Say how many lines below hold the word "чтобы"; give the number by itself.
== Records to use ==
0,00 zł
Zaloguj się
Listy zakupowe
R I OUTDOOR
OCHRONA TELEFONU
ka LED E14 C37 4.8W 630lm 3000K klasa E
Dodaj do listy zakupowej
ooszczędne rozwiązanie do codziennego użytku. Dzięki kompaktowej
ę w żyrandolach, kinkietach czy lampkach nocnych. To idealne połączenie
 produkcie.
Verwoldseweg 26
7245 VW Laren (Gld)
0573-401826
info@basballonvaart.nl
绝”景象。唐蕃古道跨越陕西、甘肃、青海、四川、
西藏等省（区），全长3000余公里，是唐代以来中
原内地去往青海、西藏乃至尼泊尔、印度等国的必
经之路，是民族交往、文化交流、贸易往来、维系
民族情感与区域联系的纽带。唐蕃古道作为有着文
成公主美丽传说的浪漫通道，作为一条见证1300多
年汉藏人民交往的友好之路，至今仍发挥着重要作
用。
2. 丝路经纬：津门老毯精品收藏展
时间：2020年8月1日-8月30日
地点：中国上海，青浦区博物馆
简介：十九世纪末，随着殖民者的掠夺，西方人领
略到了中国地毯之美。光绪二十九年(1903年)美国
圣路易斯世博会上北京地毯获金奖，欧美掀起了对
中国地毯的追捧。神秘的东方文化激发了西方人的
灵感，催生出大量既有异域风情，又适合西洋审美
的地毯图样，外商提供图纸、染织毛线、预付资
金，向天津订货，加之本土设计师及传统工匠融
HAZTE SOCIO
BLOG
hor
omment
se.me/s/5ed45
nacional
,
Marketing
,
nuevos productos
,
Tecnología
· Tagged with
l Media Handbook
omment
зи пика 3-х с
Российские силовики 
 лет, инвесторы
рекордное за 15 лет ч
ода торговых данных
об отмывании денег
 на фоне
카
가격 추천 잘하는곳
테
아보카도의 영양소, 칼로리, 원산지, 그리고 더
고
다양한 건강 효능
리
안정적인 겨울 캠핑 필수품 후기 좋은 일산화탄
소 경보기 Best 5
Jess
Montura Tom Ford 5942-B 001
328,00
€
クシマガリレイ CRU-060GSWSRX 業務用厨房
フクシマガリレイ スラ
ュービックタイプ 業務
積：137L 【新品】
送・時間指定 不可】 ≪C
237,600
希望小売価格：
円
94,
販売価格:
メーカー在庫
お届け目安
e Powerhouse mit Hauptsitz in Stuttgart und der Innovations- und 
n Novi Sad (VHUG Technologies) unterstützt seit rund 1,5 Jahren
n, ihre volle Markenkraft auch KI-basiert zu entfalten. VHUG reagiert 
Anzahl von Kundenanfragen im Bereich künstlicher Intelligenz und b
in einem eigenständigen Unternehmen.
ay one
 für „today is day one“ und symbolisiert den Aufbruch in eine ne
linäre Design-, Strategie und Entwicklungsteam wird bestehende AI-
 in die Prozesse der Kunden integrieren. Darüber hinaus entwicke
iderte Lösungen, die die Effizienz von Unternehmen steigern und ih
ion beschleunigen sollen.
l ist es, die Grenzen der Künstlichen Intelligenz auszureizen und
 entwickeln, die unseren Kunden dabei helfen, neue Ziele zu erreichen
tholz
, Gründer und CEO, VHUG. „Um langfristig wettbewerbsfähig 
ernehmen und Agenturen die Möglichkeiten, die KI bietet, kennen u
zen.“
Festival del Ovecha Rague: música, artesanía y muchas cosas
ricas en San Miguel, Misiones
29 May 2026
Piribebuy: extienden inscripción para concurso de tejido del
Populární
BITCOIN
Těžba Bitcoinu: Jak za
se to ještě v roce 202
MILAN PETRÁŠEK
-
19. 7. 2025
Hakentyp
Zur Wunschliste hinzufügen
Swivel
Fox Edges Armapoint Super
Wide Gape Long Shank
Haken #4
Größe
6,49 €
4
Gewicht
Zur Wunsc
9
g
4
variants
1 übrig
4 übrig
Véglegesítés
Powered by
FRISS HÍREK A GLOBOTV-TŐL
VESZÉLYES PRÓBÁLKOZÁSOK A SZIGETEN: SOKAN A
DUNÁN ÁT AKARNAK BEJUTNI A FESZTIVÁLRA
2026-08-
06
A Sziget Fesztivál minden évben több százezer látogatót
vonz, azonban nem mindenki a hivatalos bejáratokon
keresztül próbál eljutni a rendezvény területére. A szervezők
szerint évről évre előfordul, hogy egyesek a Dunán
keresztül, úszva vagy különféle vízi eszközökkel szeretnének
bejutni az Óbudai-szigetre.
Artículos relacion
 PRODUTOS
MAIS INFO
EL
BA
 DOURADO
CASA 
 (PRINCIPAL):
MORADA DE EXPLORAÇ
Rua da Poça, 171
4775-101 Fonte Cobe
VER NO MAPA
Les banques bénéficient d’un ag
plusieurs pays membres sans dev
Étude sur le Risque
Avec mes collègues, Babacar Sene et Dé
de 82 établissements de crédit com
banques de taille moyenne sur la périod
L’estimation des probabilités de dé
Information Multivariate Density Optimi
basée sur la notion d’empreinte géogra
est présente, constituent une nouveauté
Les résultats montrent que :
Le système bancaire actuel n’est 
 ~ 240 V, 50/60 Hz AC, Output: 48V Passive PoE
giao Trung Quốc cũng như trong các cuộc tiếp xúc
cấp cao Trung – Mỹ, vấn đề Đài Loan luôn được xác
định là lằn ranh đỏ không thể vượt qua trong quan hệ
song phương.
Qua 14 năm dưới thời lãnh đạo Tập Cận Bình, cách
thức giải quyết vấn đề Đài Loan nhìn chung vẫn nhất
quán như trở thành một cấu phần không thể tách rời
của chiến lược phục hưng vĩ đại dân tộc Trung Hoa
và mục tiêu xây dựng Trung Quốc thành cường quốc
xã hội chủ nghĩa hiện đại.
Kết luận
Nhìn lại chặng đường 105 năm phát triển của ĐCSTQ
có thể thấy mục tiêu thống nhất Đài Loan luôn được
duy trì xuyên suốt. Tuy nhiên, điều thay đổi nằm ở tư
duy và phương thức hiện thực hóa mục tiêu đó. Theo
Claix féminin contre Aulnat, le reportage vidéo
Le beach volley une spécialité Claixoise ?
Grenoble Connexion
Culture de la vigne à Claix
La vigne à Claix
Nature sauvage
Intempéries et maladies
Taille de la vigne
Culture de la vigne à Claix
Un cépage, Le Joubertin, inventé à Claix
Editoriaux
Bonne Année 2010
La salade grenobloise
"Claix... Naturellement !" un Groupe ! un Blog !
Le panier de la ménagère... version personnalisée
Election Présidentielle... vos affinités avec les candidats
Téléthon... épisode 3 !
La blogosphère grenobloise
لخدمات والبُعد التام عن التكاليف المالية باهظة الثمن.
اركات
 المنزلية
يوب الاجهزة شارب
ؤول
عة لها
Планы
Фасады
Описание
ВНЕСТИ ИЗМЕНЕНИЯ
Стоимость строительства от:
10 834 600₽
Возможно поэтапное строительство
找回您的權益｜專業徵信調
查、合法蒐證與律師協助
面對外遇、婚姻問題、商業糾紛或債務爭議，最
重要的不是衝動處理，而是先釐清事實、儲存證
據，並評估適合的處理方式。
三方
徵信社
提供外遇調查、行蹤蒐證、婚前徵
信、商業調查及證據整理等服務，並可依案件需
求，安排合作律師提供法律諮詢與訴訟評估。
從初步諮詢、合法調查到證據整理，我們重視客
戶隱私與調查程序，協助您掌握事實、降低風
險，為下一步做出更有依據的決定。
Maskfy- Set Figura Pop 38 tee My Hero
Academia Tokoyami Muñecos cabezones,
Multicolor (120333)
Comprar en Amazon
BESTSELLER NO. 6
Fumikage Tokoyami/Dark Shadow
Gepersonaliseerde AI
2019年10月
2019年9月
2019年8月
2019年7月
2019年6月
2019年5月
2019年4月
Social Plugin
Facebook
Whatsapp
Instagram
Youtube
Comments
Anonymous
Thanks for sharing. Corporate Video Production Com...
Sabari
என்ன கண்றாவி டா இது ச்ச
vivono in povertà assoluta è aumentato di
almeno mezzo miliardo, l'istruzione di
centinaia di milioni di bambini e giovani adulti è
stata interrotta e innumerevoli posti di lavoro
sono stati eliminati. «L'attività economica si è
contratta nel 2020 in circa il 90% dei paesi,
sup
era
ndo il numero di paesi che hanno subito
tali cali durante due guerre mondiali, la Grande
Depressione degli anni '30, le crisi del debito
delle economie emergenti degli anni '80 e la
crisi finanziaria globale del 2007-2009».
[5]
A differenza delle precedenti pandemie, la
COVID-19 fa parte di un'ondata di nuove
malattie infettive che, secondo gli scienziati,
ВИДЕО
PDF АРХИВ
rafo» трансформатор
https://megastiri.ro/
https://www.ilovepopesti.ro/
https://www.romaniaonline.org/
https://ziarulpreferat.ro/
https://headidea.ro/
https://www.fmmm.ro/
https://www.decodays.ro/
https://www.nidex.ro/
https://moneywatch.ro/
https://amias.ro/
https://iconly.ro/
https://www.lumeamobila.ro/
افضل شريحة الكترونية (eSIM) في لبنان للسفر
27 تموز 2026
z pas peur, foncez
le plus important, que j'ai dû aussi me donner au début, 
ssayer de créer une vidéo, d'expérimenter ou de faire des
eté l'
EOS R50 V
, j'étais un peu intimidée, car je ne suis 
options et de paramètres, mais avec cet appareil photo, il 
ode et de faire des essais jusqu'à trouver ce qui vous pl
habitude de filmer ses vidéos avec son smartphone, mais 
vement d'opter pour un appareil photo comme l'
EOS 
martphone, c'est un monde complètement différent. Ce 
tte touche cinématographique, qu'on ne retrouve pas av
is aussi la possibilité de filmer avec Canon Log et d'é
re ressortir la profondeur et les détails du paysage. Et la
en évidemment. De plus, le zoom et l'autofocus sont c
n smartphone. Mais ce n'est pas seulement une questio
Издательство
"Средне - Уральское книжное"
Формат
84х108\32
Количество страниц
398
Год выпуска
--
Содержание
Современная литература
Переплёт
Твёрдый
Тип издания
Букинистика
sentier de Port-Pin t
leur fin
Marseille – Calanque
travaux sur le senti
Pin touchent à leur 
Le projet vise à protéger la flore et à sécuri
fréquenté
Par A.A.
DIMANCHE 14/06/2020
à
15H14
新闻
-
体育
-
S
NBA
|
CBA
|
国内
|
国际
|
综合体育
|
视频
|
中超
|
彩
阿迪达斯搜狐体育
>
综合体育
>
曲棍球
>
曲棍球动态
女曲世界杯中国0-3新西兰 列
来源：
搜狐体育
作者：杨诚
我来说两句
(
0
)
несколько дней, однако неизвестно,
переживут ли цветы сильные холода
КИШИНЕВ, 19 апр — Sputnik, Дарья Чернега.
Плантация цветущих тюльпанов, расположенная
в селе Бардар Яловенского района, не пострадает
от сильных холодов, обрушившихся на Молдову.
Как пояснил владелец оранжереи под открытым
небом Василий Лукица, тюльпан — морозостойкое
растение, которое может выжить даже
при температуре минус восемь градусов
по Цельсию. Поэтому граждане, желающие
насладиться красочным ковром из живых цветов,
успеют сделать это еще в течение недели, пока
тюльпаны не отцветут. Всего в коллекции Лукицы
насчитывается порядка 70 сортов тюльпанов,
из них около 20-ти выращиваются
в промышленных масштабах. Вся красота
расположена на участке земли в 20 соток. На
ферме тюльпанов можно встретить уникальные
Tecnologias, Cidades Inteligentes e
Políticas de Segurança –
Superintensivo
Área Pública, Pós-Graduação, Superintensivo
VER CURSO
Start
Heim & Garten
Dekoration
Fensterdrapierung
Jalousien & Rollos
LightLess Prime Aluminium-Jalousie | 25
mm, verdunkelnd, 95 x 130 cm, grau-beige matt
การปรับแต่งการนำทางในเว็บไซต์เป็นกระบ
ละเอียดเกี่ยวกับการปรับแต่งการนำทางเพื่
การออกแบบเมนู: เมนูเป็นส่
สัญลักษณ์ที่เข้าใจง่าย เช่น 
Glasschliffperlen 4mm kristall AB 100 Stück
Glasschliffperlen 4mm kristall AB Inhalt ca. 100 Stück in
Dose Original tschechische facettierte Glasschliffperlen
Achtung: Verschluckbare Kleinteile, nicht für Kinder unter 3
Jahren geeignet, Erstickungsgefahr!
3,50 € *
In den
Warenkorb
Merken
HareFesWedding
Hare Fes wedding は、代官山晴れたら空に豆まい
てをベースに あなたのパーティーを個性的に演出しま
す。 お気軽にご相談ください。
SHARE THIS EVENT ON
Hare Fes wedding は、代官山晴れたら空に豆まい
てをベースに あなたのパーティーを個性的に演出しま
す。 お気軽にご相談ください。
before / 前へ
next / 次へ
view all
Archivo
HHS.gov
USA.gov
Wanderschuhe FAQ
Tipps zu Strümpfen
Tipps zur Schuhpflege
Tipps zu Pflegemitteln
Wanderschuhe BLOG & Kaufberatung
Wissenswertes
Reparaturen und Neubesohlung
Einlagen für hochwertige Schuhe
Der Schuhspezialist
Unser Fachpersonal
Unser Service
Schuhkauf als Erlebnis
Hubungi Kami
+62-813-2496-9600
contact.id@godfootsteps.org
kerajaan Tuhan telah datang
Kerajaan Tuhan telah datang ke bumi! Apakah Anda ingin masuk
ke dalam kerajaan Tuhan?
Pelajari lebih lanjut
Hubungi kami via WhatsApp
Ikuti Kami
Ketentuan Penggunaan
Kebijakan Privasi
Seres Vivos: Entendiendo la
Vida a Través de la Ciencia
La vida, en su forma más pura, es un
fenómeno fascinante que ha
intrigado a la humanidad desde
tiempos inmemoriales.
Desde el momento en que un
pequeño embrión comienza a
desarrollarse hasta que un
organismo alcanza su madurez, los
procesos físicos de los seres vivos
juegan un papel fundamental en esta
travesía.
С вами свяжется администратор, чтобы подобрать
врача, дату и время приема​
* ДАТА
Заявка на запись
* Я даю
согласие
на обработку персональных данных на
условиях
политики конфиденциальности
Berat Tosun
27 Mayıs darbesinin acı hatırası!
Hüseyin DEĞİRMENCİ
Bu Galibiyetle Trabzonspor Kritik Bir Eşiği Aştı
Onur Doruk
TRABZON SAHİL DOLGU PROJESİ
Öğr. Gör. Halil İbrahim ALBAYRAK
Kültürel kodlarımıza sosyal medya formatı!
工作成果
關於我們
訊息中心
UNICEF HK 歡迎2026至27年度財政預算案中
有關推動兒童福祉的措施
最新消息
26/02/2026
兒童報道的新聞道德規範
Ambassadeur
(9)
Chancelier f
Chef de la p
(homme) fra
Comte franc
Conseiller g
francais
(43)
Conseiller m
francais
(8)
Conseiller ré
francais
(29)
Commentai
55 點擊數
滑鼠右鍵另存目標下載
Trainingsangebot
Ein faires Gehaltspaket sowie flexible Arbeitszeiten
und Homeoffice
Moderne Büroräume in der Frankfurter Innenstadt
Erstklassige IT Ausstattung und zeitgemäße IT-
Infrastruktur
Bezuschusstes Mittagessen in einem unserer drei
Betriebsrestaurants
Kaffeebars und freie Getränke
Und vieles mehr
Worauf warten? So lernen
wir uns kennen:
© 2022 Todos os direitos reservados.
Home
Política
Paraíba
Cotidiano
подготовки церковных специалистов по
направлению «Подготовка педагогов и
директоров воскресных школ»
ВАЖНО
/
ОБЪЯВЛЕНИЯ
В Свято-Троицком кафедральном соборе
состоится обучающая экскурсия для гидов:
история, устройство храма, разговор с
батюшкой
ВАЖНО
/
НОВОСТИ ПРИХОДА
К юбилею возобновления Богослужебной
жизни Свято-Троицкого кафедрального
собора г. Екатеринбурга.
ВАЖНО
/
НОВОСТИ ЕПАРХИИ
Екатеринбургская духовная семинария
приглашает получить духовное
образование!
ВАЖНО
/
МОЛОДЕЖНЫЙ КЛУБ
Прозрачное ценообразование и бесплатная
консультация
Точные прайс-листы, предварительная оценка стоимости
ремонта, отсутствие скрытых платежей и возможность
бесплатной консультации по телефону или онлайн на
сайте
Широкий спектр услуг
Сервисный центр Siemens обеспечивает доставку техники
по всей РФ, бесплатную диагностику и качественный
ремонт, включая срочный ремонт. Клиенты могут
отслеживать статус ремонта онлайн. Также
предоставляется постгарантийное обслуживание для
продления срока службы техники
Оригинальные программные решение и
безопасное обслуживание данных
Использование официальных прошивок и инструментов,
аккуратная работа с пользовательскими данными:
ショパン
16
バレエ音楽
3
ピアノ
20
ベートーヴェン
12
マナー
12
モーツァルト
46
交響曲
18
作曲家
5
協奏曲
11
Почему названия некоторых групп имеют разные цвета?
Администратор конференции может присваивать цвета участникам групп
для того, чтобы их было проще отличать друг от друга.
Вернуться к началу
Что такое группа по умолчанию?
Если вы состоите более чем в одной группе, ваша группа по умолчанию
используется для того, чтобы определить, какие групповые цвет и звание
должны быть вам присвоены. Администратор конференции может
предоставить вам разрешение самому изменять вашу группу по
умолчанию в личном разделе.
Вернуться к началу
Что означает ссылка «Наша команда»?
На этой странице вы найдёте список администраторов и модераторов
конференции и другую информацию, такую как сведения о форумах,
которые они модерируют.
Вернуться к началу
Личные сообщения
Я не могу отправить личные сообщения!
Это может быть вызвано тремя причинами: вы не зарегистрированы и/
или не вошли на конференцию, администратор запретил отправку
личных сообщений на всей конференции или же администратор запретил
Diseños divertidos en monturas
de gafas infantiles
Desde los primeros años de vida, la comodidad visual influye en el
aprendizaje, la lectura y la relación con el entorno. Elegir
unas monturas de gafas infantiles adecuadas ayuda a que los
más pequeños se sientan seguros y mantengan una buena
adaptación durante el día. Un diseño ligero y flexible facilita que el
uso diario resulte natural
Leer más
===
→ Task answer: 3